John Young is used to catching big fish.
As a competitive fisherman, Young has caught roughly 30 catfish that weigh more than 50 pounds each, with two of them upward of 70 pounds.
But even the most experienced fisherman could be taken aback by what Young found on the end of his line Saturday.
The goal for Young and his friends was to catch some sizable fish. With lines cast and using skipjack herring as bait, the four of them were grilling on the front of their boat, waiting for the catfish to bite. Most catfish don’t start biting until after dark, Young said, so when he noticed he had a big fish on his line around 7:30 p.m., it was unexpected. As the fish came into view, the anglers couldn’t believe their eyes.
The 53-pound blue catfish that Young landed fishing a sandbar on the Missouri River above Boonville was an albino.
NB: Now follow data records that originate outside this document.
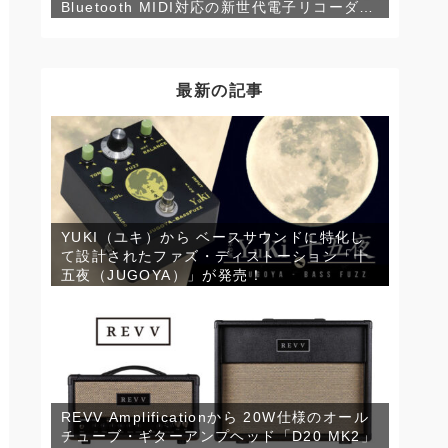
Bluetooth MIDI対応の新世代電子リコーダー
「LUNATICA (ルナティカ)」が発売！
最新の記事
YUKI（ユキ）から ベースサウンドに特化し
て設計されたファズ・ディストーション「十
五夜（JUGOYA）」が発売！
REVV Amplificationから 20W仕様のオール
チューブ・ギターアンプヘッド「D20 MK2」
While the sheer size of the fish alone is remarkable, being an albino makes it a rarity. The specimen, currently held in a tank at Tombstone Tackle, is headed for the Tennessee Aquarium in Chattanooga.
“Normally we see some, but very few. I’ve never seen one that big,” said Craig Gemming, a fisheries management biologist at the Missouri Department of Conservation. “Usually because of their color, it’s easy for predators to prey on them, and they usually don’t live long enough to get that big.”
After hearing about Young’s unusual catch, Ken Freeman Outdoor Promotions asked Young to donate the fish to the Tennessee Aquarium. The company sponsors the Bass Pro Shop Big Cat Quest, and its owner, Ken Freeman, knows Young through his participation in the event. Young plans to make the trip to Chattanooga to see his fish on display.
“We’ve been checking into the records. and we can’t find one bigger ever being caught,” Young said.